### Your task
Lines to return, exactly: from the line with "Adopted 6/5/1990 |" to the line with "CB-29-1990) Executive Action/Date | | | Effective |" in the entries below, both included.

(Stored data entries)
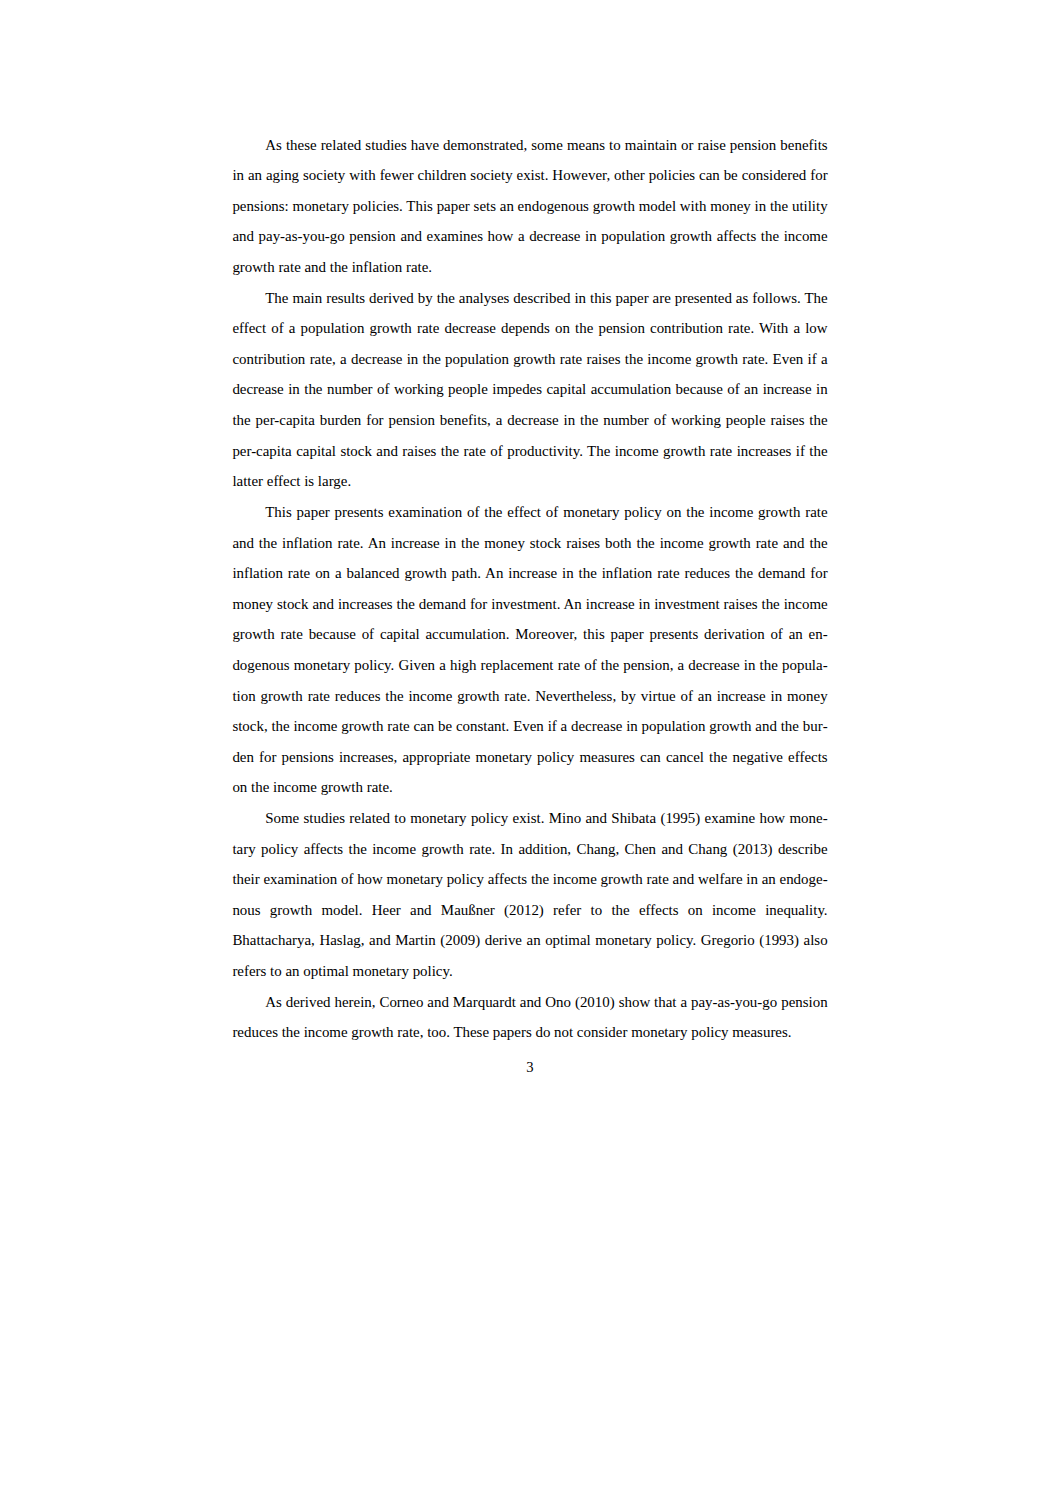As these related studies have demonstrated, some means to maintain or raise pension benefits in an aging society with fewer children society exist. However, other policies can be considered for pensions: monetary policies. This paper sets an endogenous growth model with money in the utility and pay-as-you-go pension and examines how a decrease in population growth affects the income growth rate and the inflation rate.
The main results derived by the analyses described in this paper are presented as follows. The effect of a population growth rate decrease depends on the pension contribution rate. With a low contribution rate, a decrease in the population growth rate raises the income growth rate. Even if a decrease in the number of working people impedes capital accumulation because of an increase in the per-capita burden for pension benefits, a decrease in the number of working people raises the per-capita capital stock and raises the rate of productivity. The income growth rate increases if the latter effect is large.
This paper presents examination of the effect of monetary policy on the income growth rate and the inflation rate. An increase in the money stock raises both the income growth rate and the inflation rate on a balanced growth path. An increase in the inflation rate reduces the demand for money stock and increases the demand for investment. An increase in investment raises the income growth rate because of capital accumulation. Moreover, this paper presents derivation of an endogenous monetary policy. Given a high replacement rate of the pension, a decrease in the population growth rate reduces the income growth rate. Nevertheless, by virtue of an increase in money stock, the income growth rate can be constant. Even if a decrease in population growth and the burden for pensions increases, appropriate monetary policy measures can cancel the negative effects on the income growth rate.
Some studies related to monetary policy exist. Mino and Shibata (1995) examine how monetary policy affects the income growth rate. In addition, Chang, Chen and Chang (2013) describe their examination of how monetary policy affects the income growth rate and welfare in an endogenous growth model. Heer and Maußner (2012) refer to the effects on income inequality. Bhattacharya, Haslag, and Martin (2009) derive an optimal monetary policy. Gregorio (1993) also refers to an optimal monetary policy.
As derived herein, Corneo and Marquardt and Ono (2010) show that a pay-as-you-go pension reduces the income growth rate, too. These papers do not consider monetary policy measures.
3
---
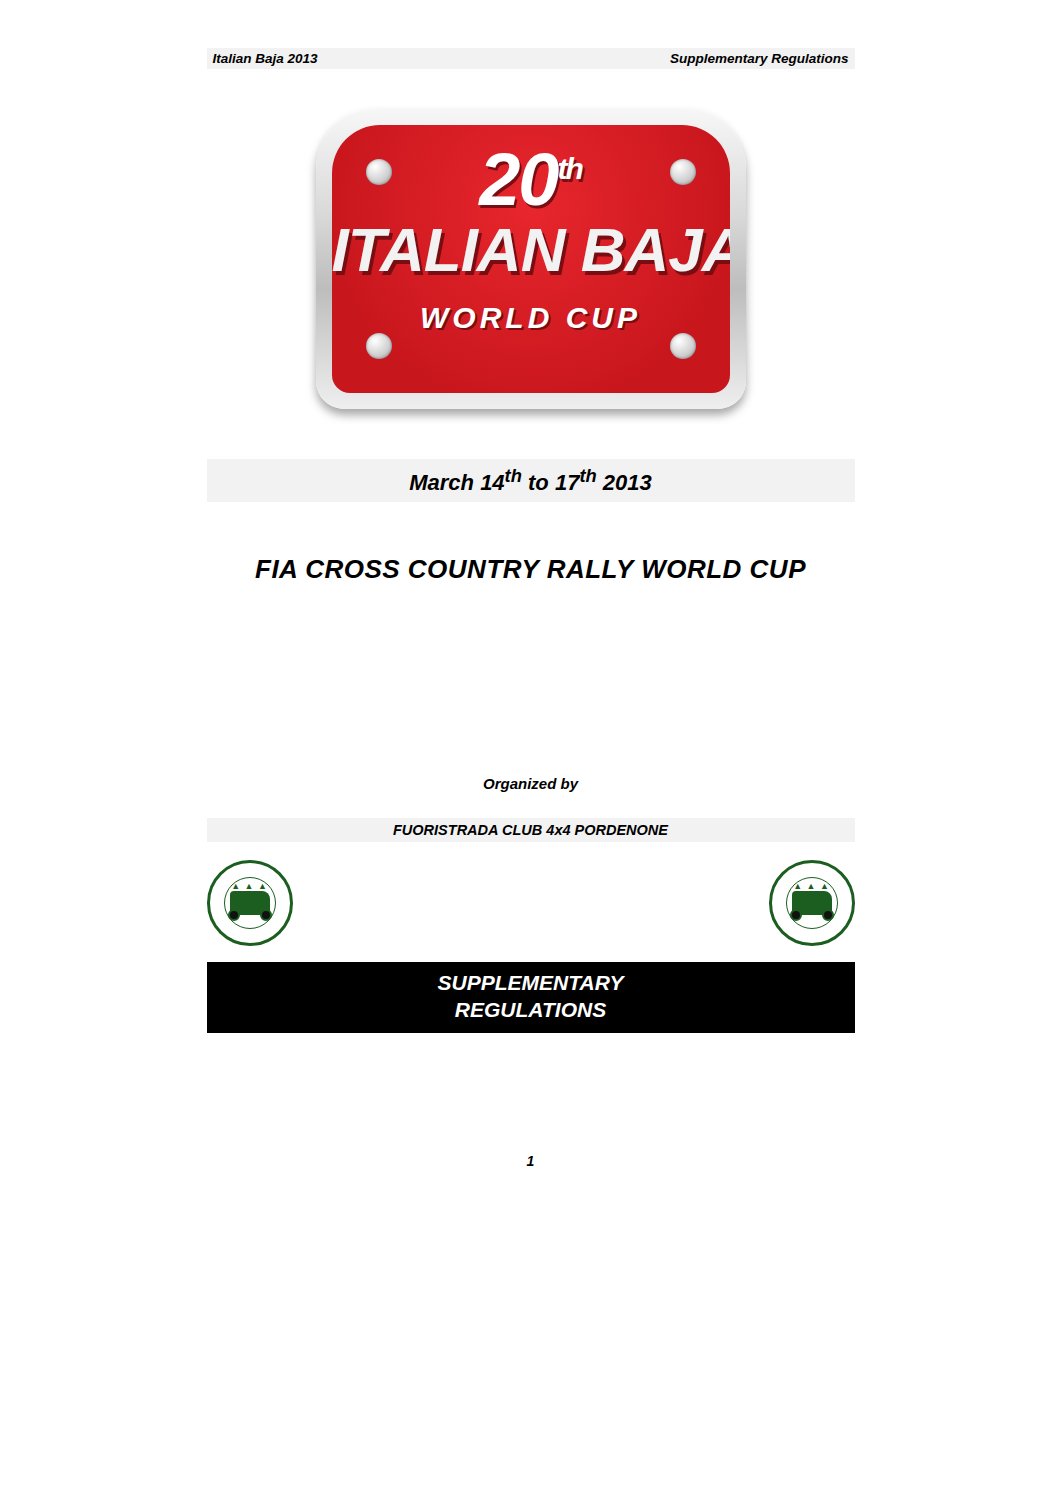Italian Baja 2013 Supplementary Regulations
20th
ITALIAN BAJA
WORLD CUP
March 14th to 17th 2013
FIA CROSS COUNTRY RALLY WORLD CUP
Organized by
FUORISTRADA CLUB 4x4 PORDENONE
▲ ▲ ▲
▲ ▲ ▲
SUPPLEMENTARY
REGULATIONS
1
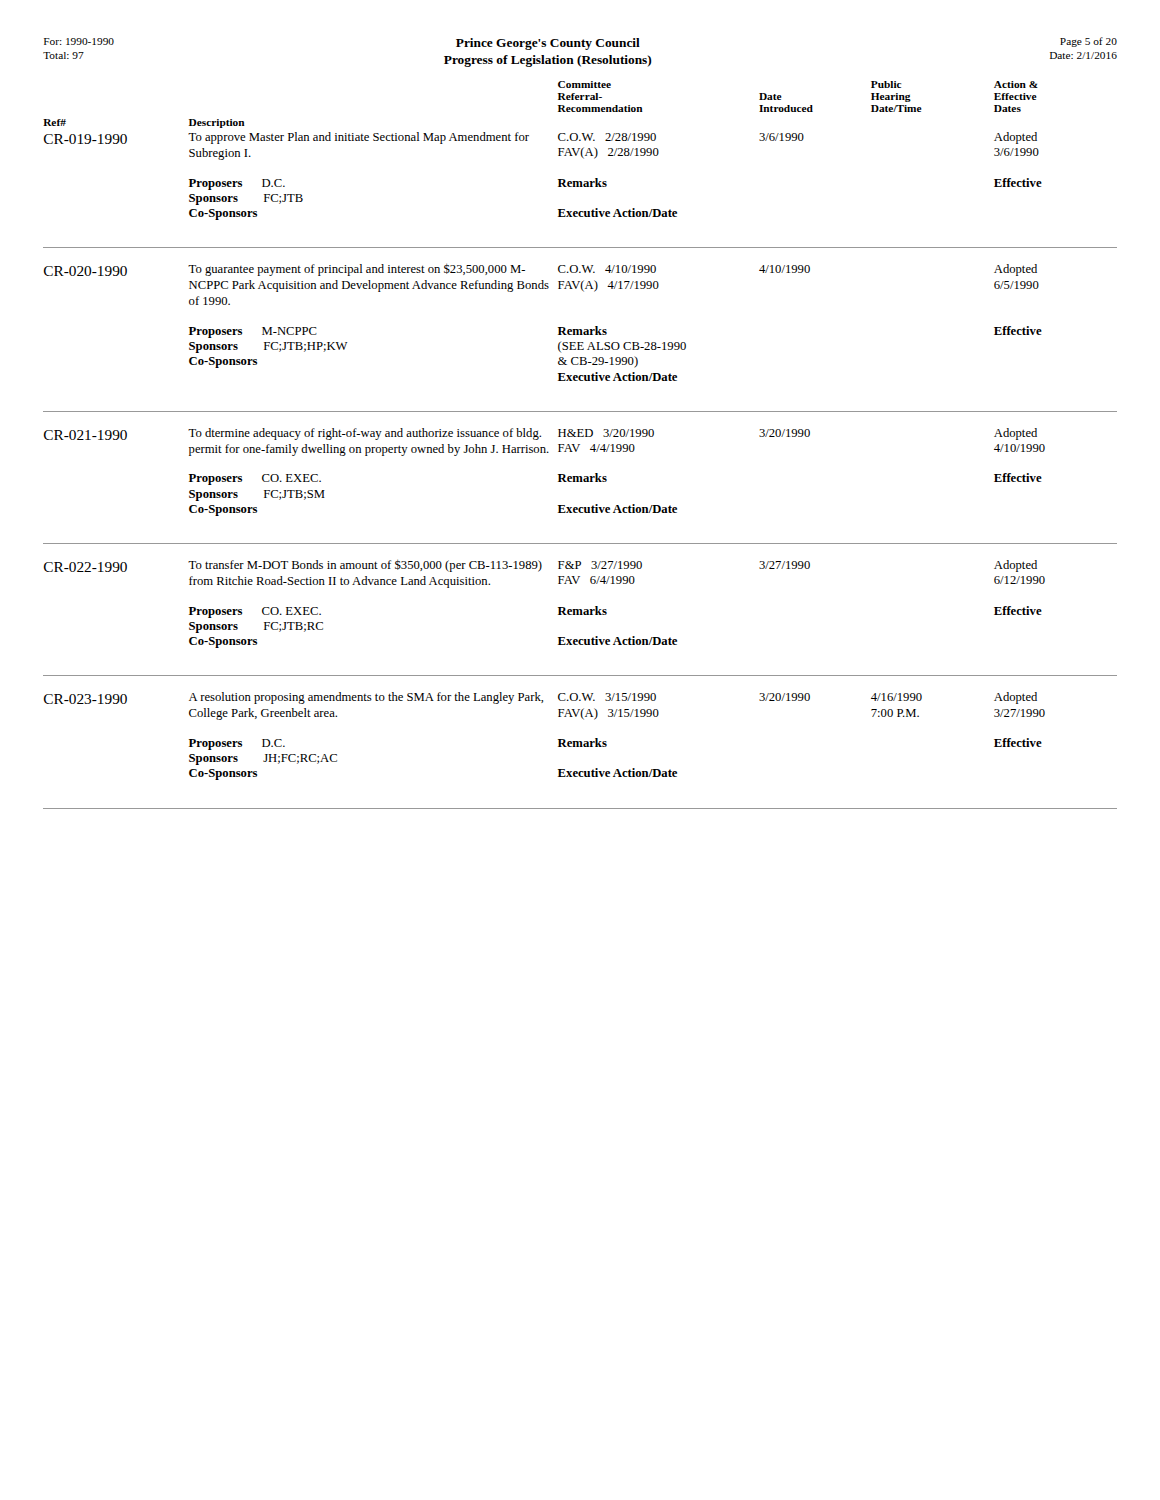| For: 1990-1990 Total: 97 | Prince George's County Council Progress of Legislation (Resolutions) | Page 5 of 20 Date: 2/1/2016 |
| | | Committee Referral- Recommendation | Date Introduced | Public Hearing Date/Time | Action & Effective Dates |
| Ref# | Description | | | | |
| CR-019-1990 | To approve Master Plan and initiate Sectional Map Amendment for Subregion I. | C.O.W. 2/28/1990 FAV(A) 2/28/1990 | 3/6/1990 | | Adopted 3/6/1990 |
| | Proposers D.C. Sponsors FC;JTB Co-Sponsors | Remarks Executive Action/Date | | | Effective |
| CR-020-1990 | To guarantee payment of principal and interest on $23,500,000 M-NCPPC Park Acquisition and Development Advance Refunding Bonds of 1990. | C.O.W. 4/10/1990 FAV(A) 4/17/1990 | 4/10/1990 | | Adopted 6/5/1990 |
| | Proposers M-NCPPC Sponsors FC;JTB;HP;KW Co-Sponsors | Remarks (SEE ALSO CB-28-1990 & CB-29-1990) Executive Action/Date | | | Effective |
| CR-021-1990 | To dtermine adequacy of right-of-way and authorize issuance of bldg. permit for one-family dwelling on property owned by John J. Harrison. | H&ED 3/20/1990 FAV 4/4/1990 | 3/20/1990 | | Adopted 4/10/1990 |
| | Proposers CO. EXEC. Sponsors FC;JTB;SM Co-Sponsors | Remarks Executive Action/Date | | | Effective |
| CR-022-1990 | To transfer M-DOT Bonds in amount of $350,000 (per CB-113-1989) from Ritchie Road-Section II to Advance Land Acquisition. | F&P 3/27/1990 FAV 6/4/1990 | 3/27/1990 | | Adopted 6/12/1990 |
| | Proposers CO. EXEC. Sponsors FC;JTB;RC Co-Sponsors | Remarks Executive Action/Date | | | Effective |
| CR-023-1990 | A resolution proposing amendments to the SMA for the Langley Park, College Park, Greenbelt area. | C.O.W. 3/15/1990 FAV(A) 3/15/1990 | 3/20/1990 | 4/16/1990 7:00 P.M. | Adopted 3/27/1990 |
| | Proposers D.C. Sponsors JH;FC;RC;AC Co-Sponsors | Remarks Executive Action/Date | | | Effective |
* * *
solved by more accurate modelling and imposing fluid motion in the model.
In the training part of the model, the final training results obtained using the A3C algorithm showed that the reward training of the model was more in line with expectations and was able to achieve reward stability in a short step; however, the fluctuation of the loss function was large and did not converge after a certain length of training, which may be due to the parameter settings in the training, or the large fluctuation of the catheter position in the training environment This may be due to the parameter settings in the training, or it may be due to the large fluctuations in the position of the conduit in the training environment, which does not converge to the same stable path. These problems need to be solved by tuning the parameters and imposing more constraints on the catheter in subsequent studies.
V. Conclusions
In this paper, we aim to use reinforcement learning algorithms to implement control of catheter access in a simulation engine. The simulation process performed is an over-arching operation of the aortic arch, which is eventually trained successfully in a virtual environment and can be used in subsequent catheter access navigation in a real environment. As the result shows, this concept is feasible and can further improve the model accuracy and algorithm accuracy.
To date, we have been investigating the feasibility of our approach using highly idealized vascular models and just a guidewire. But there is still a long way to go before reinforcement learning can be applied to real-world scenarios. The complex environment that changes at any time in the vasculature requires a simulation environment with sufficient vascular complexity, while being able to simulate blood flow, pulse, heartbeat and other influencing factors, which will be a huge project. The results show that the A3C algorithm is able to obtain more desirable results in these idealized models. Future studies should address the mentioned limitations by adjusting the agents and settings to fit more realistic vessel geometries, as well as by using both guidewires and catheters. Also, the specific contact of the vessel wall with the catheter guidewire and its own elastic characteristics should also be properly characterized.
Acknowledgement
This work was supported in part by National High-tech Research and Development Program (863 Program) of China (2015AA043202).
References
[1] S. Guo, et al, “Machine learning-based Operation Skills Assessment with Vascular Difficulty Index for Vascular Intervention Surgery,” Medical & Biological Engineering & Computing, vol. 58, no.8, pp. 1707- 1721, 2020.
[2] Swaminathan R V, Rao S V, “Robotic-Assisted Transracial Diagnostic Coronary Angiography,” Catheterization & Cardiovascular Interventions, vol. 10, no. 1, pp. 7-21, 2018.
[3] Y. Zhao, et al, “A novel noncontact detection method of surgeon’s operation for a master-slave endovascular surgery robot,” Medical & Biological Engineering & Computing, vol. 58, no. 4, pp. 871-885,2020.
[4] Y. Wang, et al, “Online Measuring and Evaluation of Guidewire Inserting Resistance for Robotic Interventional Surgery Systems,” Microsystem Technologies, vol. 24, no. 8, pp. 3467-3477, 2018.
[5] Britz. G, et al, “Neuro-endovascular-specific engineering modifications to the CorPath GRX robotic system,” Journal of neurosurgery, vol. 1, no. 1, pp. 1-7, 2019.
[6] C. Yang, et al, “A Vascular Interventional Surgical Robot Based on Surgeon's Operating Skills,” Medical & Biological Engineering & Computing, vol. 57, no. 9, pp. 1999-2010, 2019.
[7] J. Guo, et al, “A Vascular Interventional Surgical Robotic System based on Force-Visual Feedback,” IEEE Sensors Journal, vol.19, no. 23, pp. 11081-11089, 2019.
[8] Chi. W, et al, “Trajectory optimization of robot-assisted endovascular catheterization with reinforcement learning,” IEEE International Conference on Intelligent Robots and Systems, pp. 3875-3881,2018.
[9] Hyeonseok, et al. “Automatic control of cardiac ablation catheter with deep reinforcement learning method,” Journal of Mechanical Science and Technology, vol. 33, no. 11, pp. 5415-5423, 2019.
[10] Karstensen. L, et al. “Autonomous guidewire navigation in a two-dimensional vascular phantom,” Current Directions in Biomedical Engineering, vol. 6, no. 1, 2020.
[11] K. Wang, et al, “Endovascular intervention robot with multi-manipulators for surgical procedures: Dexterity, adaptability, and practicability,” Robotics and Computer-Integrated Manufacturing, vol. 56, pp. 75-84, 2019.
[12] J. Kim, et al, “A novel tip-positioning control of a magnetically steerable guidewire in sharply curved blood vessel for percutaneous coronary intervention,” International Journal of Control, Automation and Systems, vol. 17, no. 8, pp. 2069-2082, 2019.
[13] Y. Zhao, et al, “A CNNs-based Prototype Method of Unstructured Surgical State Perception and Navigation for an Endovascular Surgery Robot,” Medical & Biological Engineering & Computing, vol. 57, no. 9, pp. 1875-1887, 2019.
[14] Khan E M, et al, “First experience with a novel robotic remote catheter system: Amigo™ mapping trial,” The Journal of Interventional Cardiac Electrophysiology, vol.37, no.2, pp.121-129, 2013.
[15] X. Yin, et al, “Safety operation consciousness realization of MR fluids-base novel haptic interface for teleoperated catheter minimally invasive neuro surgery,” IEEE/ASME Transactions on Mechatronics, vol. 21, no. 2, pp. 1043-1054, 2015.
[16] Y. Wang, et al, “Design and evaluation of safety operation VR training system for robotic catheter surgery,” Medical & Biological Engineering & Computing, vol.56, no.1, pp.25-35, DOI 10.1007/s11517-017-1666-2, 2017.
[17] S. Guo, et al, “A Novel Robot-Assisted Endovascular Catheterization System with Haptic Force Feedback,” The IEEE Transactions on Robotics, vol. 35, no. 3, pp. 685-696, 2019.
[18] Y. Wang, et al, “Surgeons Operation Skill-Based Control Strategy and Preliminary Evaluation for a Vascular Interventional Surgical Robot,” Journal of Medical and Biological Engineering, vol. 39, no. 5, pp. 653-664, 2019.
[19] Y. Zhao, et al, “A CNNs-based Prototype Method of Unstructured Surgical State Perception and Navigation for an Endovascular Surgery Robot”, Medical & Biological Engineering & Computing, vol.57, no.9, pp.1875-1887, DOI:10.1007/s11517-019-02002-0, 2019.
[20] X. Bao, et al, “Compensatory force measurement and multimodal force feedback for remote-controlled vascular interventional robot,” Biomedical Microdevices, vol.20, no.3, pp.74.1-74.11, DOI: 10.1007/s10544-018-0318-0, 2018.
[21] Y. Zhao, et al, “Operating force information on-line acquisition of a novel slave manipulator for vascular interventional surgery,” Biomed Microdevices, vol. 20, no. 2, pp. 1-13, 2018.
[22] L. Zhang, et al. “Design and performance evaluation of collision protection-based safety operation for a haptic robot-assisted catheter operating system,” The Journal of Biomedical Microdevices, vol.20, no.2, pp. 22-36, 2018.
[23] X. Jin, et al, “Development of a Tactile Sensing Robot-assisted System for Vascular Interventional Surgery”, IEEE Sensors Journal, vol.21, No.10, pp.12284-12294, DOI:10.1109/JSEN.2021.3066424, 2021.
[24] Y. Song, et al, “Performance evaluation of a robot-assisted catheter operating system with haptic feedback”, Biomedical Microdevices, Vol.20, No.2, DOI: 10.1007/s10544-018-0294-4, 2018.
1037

### Reply to the exercise
| CR-020-1990 | To guarantee payment of principal and interest on $23,500,000 M-NCPPC Park Acquisition and Development Advance Refunding Bonds of 1990. | C.O.W. 4/10/1990 FAV(A) 4/17/1990 | 4/10/1990 | | Adopted 6/5/1990 |
| | Proposers M-NCPPC Sponsors FC;JTB;HP;KW Co-Sponsors | Remarks (SEE ALSO CB-28-1990 & CB-29-1990) Executive Action/Date | | | Effective |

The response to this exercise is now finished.